→ REQUIRED WORK: Look for "cookies" in the material below and show each line that contains it.

→ INPUT DATA:
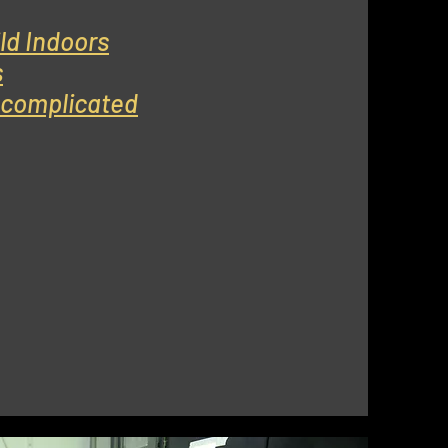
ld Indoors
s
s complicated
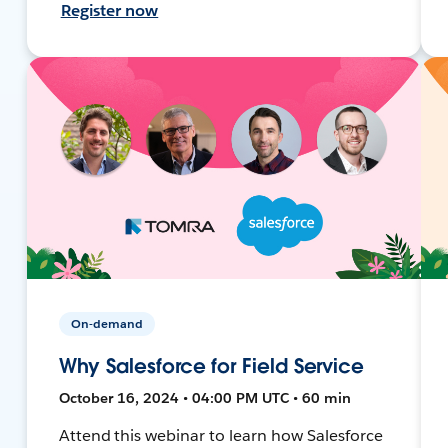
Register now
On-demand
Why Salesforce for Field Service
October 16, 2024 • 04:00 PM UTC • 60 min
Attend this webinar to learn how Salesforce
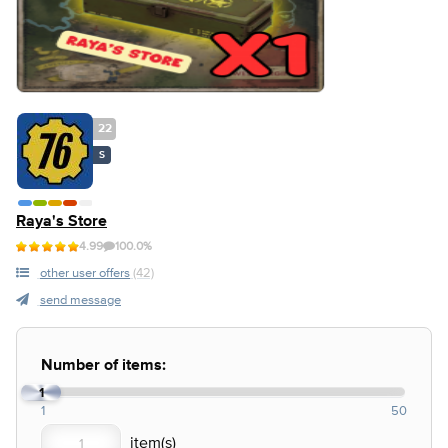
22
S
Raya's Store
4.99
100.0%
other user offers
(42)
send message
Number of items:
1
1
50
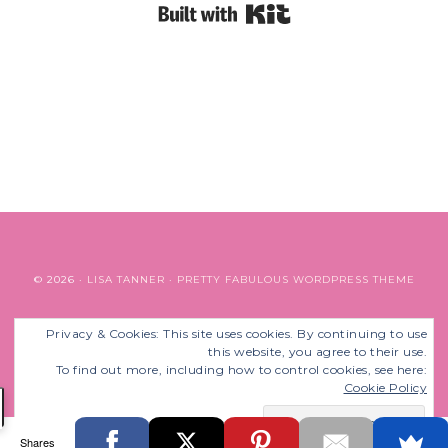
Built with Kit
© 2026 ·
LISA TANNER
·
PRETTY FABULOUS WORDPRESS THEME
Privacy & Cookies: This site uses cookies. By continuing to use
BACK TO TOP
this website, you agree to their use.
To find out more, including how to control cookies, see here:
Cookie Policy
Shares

→ RESPONSE:
Privacy & Cookies: This site uses cookies. By continuing to use
To find out more, including how to control cookies, see here:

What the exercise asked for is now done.